### HOW TO COMPLETE THIS TASK
Could you restate exactly the lines that begin at the line with "index pip: (178, 173)" and end at the final line of the data?

### SUPPLIED MATERIAL
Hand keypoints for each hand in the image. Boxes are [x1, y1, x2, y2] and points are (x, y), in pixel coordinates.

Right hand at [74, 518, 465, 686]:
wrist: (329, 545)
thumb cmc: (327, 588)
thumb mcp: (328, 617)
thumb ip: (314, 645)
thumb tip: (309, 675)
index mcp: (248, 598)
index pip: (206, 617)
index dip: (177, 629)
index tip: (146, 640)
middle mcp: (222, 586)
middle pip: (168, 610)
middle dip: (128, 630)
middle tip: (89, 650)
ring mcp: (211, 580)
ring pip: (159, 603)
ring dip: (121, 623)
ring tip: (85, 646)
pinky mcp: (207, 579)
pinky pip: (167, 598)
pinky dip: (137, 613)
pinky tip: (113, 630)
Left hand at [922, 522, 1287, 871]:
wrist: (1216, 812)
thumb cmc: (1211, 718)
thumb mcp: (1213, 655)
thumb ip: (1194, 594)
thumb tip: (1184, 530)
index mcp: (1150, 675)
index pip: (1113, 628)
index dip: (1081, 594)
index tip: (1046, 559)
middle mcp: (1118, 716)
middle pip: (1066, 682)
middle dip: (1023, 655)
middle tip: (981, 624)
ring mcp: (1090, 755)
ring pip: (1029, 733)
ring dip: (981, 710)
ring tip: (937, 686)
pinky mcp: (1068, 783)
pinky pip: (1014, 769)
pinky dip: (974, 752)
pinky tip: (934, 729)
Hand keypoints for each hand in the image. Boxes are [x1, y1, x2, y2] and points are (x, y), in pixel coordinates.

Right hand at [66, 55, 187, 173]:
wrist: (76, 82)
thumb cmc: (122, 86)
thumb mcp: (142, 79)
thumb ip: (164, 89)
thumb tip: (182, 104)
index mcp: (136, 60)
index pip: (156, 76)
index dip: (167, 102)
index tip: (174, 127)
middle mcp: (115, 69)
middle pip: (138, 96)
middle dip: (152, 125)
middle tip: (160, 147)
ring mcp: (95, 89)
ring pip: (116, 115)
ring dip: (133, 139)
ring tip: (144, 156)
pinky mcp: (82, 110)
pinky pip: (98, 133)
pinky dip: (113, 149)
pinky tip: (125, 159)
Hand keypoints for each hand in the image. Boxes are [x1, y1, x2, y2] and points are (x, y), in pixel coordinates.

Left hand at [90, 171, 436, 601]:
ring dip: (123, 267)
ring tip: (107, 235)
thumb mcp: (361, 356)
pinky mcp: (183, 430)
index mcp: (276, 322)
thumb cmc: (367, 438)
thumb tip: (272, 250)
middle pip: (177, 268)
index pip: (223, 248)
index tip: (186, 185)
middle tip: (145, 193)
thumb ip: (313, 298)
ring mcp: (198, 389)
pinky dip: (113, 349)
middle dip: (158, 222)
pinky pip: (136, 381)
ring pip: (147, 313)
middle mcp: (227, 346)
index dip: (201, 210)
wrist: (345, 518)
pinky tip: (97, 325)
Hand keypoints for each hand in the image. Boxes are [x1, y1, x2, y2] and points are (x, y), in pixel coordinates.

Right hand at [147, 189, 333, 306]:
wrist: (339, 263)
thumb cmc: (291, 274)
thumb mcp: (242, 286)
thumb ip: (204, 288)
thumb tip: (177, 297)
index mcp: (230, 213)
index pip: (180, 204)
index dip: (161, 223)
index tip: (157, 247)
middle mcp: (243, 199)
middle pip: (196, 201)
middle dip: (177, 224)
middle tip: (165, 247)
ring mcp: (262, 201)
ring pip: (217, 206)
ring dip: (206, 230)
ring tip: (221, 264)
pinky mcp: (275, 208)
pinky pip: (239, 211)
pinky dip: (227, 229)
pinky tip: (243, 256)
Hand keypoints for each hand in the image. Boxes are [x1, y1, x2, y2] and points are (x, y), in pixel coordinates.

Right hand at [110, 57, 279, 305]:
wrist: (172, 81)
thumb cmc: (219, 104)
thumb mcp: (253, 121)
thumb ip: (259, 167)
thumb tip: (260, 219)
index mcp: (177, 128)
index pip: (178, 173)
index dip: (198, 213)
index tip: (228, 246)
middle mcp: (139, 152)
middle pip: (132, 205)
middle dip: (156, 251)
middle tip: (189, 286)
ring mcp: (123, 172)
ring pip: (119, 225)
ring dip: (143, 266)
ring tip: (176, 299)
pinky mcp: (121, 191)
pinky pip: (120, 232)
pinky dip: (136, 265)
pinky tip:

### ANSWER TO THE PROBLEM
index pip: (178, 173)
index dip: (198, 213)
index tip: (228, 246)
middle mcp: (139, 152)
middle pip: (132, 205)
middle dip: (156, 251)
middle tip: (189, 286)
ring mcp: (123, 172)
ring pip: (119, 225)
ring dip: (143, 266)
ring tip: (176, 299)
pinky mcp: (121, 191)
pinky pip: (120, 232)
pinky dip: (136, 265)
pinky tip:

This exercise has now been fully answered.